My mother wasn’t very good at love. What if I’m just like her?
This question is a bittersweet syrup candy-coating my heart when I hear Mae (Issa Rae) ponder it, even in the trailer for “The Photograph,” the new Stella Meghie film that debuts in theaters today.
This year’s Valentine’s Day movie hits different. It’s as if jazz and healing and charm and confronting hard truths have been poured into all of my heart’s broken spaces.
It’s as much about 30-somethings Mae and Michael (LaKeith Stanfield) as it is about Mae and her mother Christina (Chanté Adams), as it is about Christina and Isaac (Y’lan Noel), as it is about the love we learn from our parents and the love that transcends generations.

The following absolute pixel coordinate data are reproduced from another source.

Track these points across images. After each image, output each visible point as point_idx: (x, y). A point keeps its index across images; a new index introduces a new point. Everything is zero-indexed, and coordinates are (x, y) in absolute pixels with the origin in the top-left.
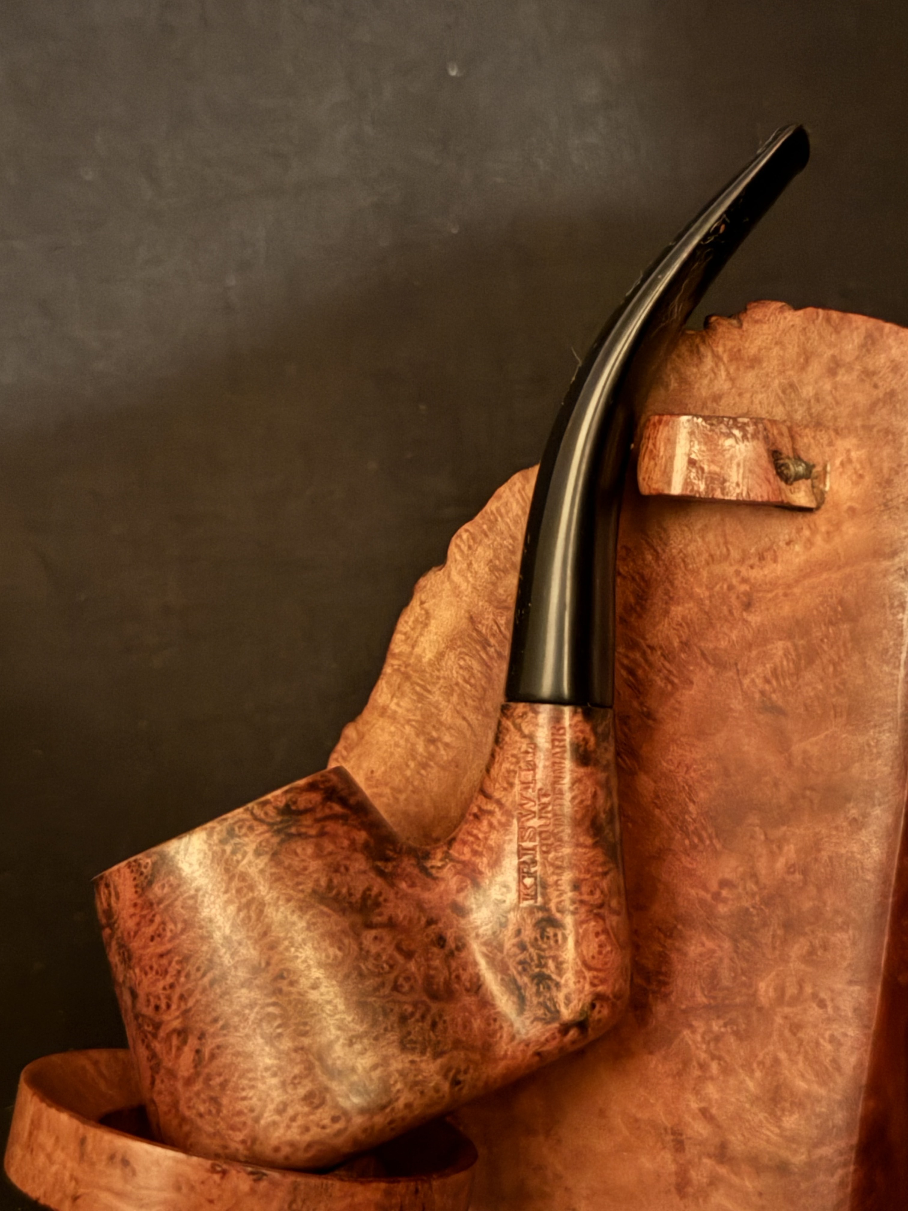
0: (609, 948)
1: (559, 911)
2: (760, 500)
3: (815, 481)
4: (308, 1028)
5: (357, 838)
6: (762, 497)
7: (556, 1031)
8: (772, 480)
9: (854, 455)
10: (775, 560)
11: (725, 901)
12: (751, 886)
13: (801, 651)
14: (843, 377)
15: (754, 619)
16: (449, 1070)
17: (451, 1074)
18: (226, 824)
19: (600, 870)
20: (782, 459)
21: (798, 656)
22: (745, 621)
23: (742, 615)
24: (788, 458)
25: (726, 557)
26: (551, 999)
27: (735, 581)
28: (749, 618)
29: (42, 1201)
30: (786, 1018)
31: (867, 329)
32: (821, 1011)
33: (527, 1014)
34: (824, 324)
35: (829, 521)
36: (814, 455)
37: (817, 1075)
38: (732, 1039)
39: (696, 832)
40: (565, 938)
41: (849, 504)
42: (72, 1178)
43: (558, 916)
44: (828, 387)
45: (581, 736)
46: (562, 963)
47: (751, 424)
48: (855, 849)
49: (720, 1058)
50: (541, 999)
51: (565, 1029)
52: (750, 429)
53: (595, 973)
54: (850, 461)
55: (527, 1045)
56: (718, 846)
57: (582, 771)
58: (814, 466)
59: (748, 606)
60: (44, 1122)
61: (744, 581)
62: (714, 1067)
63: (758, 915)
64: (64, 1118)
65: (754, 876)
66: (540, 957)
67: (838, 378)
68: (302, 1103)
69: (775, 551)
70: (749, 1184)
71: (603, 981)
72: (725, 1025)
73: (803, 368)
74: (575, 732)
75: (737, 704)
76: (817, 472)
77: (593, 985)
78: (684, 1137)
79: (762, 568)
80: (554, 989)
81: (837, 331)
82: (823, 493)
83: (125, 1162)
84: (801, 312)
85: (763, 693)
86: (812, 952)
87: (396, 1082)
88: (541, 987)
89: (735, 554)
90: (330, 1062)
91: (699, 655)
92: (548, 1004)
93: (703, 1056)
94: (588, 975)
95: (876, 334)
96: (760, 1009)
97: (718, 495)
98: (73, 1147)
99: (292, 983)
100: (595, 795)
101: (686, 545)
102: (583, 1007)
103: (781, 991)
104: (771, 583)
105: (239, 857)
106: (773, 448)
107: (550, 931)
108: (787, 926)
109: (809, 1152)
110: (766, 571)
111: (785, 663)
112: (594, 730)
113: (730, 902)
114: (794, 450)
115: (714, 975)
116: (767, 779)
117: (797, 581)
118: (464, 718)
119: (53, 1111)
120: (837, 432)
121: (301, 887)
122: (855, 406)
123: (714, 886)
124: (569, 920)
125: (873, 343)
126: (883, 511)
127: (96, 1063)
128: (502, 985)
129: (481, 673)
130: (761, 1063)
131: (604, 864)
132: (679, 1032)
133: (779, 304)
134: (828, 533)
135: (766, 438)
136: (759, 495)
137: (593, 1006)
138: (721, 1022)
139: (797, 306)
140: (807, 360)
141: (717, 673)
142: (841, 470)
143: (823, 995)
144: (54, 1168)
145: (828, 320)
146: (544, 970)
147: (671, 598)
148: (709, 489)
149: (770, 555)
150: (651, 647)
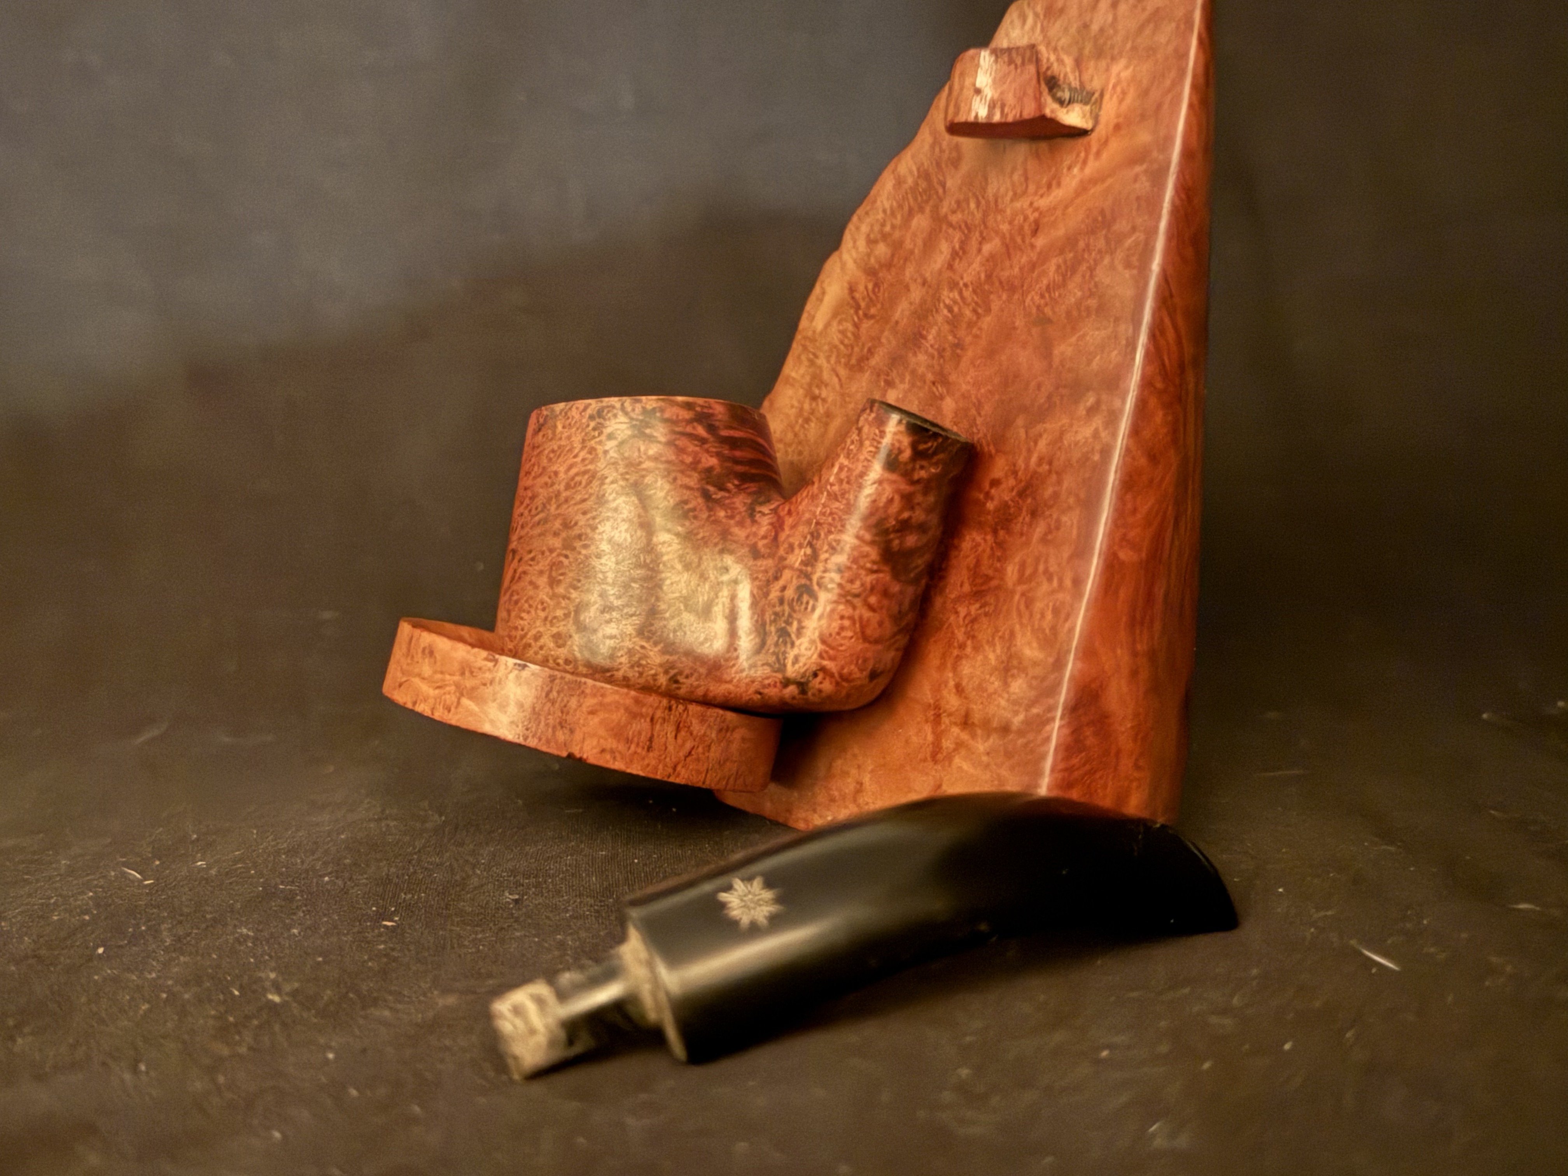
0: (849, 634)
1: (819, 584)
4: (579, 585)
5: (703, 460)
7: (778, 680)
8: (1038, 97)
11: (992, 499)
12: (1012, 482)
13: (1069, 263)
16: (672, 668)
17: (672, 672)
18: (600, 405)
19: (869, 565)
21: (1067, 268)
22: (1032, 246)
23: (1031, 240)
26: (784, 653)
27: (1029, 212)
28: (1036, 243)
30: (1023, 594)
33: (761, 656)
38: (984, 618)
40: (814, 609)
43: (816, 587)
45: (897, 445)
46: (803, 628)
49: (973, 638)
50: (777, 650)
51: (786, 682)
52: (1027, 55)
53: (827, 649)
54: (1119, 82)
55: (753, 682)
57: (887, 475)
59: (1036, 231)
61: (1036, 209)
62: (969, 647)
65: (1015, 472)
66: (790, 616)
68: (551, 639)
70: (982, 746)
71: (832, 659)
74: (893, 439)
75: (1019, 322)
77: (821, 656)
78: (941, 711)
80: (789, 645)
85: (1038, 307)
86: (1047, 533)
87: (622, 656)
88: (781, 640)
90: (582, 618)
91: (998, 284)
92: (781, 656)
93: (962, 638)
94: (820, 646)
96: (1006, 590)
97: (999, 117)
99: (586, 547)
100: (891, 501)
102: (806, 671)
103: (1022, 570)
104: (1054, 207)
105: (596, 433)
106: (1049, 73)
107: (805, 598)
108: (1033, 511)
110: (1051, 197)
111: (1056, 277)
112: (914, 446)
113: (996, 499)
115: (979, 563)
116: (1033, 384)
117: (1072, 200)
121: (627, 477)
124: (824, 597)
128: (754, 626)
130: (1001, 637)
131: (874, 562)
132: (948, 619)
137: (815, 675)
138: (978, 605)
141: (1008, 298)
142: (1112, 92)
146: (788, 628)
147: (984, 238)
148: (991, 113)
149: (1054, 183)
150: (966, 285)
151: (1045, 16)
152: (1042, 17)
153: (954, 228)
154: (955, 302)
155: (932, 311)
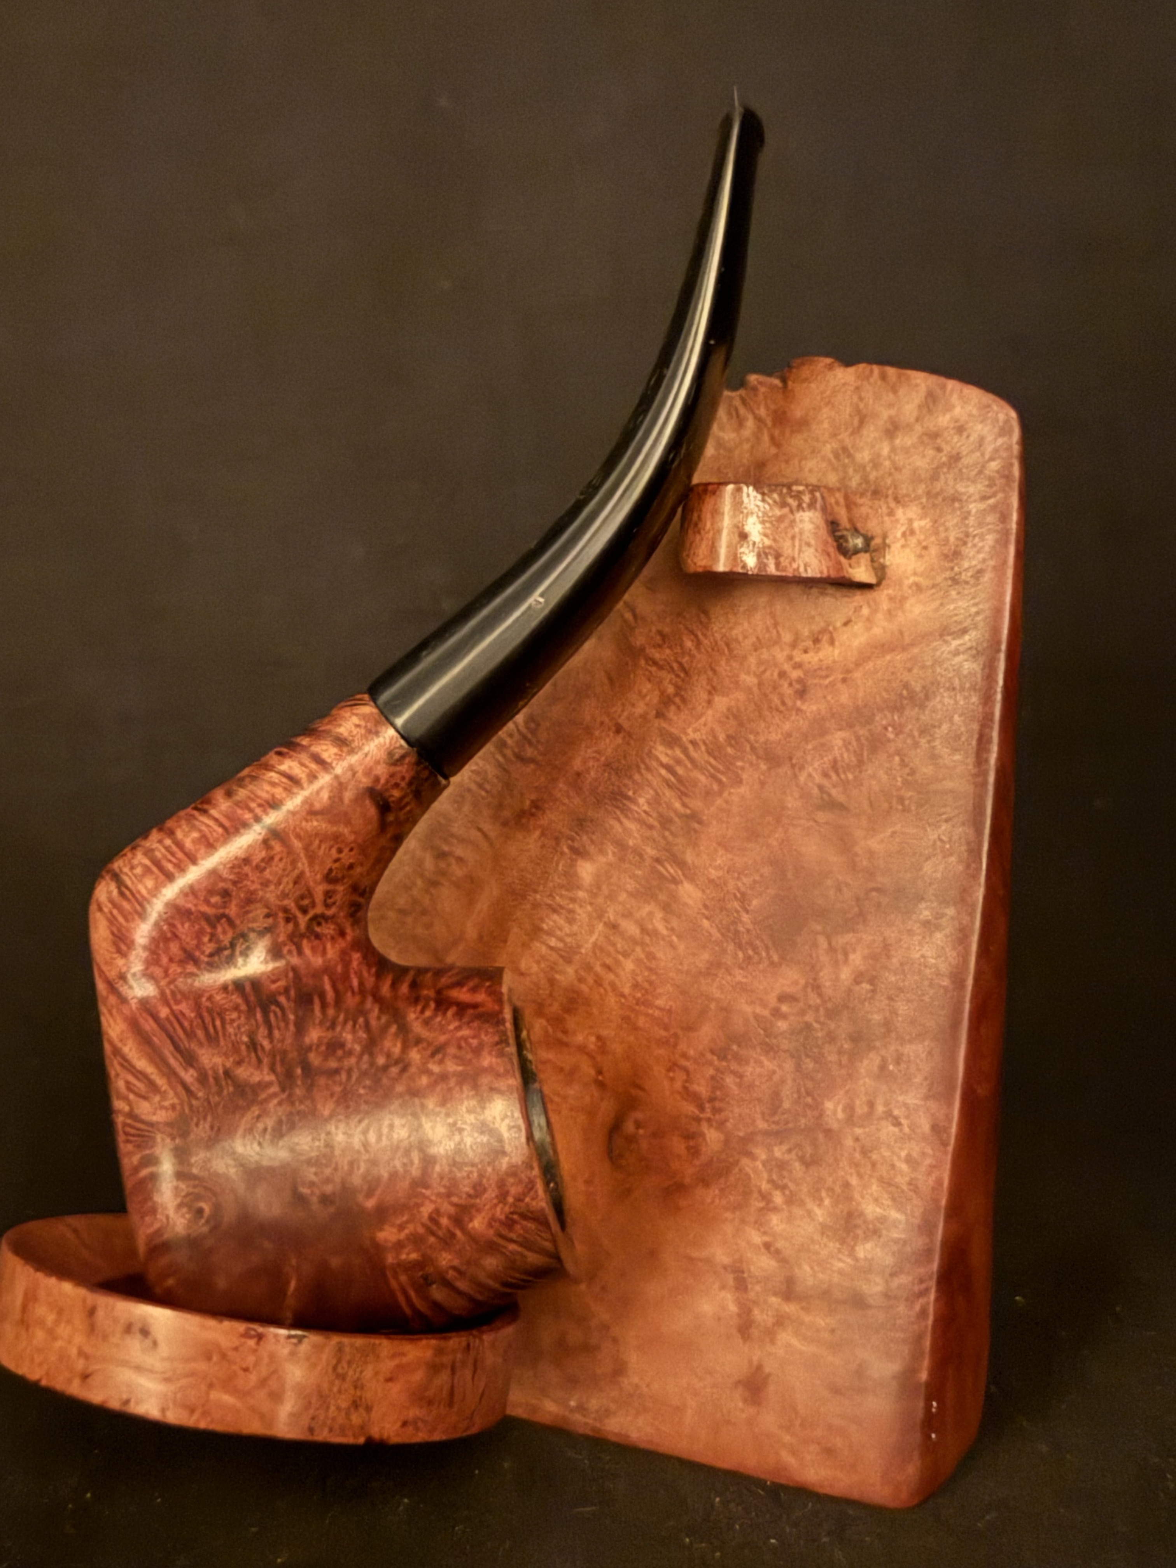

“I wish I was as good at love as I am at working,” Christina says. “I wish I didn’t leave people behind so often."
When Mae’s mom mutters these sentences, it’s hard for me not to think of my life as a single Black woman wrapped in her words more often than a man. It’s impossible for me not to think of my mama.
She died alone. I mean, my hand was in hers, but she hadn’t had a solid relationship in years and years and years when her heart stopped beating. Her 65th birthday would have been next week.
She wasn’t good at keeping people. Her love language was laughter and gifts, not longevity. We were always missing her, even if she was in the next room. And she was always missing a man. But, like Mae’s dad says in the movie, “She wasn’t just your mother. She was just a woman with flaws.”
I was married once. We hurt each other. I still don’t sleep on his side of the bed. Some of us are just better at love than others. I love big. But I also tend to cover fear and pain with jokes and sharp edges. I learned it from my parents. But it’s important to unlearn the bad things that broke us as children. And “The Photograph” reminds us of the ways in which intergenerational trauma can follow us.
Writer and director Meghie doesn’t shy away from the hard places in our hearts and the dark places in love. She knows, like James Baldwin once said, “Love does not begin and end the way we seem to think it does. Love is a battle, love is a war; love is a growing up.”
Anyone can fall in love with “The Photograph,” but its Blackness is important because it’s so rare we see Black love stories on film visualized so softly and gingerly.
LaKeith Stanfield’s Michael is sensitive. He’s ambitious and cool, but he owns his flaws and goes for his dreams. Black men aren’t portrayed with vulnerability enough.
But to see Issa Rae as Mae? She is the leading lady we deserve this Valentine’s Day. She is Black and soft and confident and career-oriented and anxious and working through her hurt. Seeing her fall in love and walk in her truth is important because Black women are told by study after study that they are the least likely to be married and the least likely to get matched on dating apps. It feels like we are often told we are too much and not enough at the same time. It makes dating hard.
Meghie also understands love’s light. “The Photograph” isn’t just love’s grainy and underdeveloped parts. It is love’s laughter. It’s love’s focus. It is the beauty and breadth of love’s full exposure.
We get to see it in the vulnerability of Mae and Michael, and the tender flashbacks of Christina and Isaac, and the ways in which they fight for love or take flight from love. We see it in the open-minded and free way in which Mae’s best friend Rachel (Jasmine Cephas Jones) gives Michael’s intern Andy (Kelvin Harrison Jr.) a chance. We see it in the lasting love of Michael’s brother Kyle (Lil Rel Howery) and his wife Asia (Teyonah Parris).
Meghie makes magic on screen in how she frames love, specifically Black love, in art museums and lounges and a New Orleans dark room or a Brooklyn Brownstone. The lighting reflects the ebony tones of the actors’ skin so romantically it’s dreamy. This is how Black skin should look on screen.
Jazz pianist and producer Robert Glasper scored the film, and not since “Love Jones” has music been used so masterfully to romance us. It is definitively ours, from Al Green to New Orleans brass to H.E.R. to arguments about Drake and Kendrick Lamar.
I walked home alone after “The Photograph,” Green blasting through my headphones, feeling hopeful and melancholic all at once, Mae’s words still on my mind.
“I think I’m afraid to need someone," Mae earnestly admits after hiding under a lot of things she didn’t mean.
Fear of rejection creates that angst. That brand of anxiety lives in me. It’s not that we aren’t enough as single people. A partner does not make you whole. But it’s beautiful to share a life with someone you love who loves you back and will, as Queen told Slim in “Queen & Slim,” hold your hand as you heal.
Am I like my mother in all the hard ways? Sometimes. But I am more than my mother’s daughter. I’m a woman, like she was, with flaws. And I love myself enough to work through the past so I can walk forward in love when someone’s standing next to me and when I’m by myself, too.
And that’s what “The Photograph” gives us: the big, beautiful, Black picture.